### Prompt:
Output the records that follow exactly as they are written.

### Information:

=== Begin Enclosure ===

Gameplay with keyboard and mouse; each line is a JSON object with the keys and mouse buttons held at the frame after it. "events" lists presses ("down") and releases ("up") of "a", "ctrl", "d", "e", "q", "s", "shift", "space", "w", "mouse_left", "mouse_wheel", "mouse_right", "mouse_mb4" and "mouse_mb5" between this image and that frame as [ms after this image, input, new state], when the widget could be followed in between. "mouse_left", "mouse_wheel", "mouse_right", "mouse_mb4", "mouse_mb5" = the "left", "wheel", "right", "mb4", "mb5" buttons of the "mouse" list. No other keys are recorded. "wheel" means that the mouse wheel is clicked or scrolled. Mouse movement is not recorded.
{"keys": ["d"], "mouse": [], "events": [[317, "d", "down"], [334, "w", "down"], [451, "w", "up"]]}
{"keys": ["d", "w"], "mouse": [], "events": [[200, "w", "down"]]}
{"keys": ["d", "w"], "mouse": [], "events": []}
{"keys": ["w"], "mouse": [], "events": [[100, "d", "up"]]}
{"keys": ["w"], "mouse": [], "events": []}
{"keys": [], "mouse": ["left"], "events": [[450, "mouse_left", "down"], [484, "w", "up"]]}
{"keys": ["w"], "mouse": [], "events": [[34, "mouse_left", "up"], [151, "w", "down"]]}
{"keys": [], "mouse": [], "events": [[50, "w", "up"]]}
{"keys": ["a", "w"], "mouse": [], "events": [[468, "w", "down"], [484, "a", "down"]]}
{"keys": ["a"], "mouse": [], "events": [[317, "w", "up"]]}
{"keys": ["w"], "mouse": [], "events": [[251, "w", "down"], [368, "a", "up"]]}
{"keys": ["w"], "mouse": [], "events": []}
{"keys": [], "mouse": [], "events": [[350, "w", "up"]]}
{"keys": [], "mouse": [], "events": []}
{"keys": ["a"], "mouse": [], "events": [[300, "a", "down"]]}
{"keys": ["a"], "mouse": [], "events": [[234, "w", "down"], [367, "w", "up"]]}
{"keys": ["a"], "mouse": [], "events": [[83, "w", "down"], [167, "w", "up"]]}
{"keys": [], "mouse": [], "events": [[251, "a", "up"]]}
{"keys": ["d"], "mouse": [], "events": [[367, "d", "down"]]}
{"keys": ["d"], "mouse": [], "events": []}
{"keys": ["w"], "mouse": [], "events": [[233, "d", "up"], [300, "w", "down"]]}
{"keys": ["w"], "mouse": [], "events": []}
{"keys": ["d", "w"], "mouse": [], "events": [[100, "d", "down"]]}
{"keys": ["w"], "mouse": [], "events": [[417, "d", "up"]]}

=== End Enclosure ===

### Output below:
Gameplay with keyboard and mouse; each line is a JSON object with the keys and mouse buttons held at the frame after it. "events" lists presses ("down") and releases ("up") of "a", "ctrl", "d", "e", "q", "s", "shift", "space", "w", "mouse_left", "mouse_wheel", "mouse_right", "mouse_mb4" and "mouse_mb5" between this image and that frame as [ms after this image, input, new state], when the widget could be followed in between. "mouse_left", "mouse_wheel", "mouse_right", "mouse_mb4", "mouse_mb5" = the "left", "wheel", "right", "mb4", "mb5" buttons of the "mouse" list. No other keys are recorded. "wheel" means that the mouse wheel is clicked or scrolled. Mouse movement is not recorded.
{"keys": ["d"], "mouse": [], "events": [[317, "d", "down"], [334, "w", "down"], [451, "w", "up"]]}
{"keys": ["d", "w"], "mouse": [], "events": [[200, "w", "down"]]}
{"keys": ["d", "w"], "mouse": [], "events": []}
{"keys": ["w"], "mouse": [], "events": [[100, "d", "up"]]}
{"keys": ["w"], "mouse": [], "events": []}
{"keys": [], "mouse": ["left"], "events": [[450, "mouse_left", "down"], [484, "w", "up"]]}
{"keys": ["w"], "mouse": [], "events": [[34, "mouse_left", "up"], [151, "w", "down"]]}
{"keys": [], "mouse": [], "events": [[50, "w", "up"]]}
{"keys": ["a", "w"], "mouse": [], "events": [[468, "w", "down"], [484, "a", "down"]]}
{"keys": ["a"], "mouse": [], "events": [[317, "w", "up"]]}
{"keys": ["w"], "mouse": [], "events": [[251, "w", "down"], [368, "a", "up"]]}
{"keys": ["w"], "mouse": [], "events": []}
{"keys": [], "mouse": [], "events": [[350, "w", "up"]]}
{"keys": [], "mouse": [], "events": []}
{"keys": ["a"], "mouse": [], "events": [[300, "a", "down"]]}
{"keys": ["a"], "mouse": [], "events": [[234, "w", "down"], [367, "w", "up"]]}
{"keys": ["a"], "mouse": [], "events": [[83, "w", "down"], [167, "w", "up"]]}
{"keys": [], "mouse": [], "events": [[251, "a", "up"]]}
{"keys": ["d"], "mouse": [], "events": [[367, "d", "down"]]}
{"keys": ["d"], "mouse": [], "events": []}
{"keys": ["w"], "mouse": [], "events": [[233, "d", "up"], [300, "w", "down"]]}
{"keys": ["w"], "mouse": [], "events": []}
{"keys": ["d", "w"], "mouse": [], "events": [[100, "d", "down"]]}
{"keys": ["w"], "mouse": [], "events": [[417, "d", "up"]]}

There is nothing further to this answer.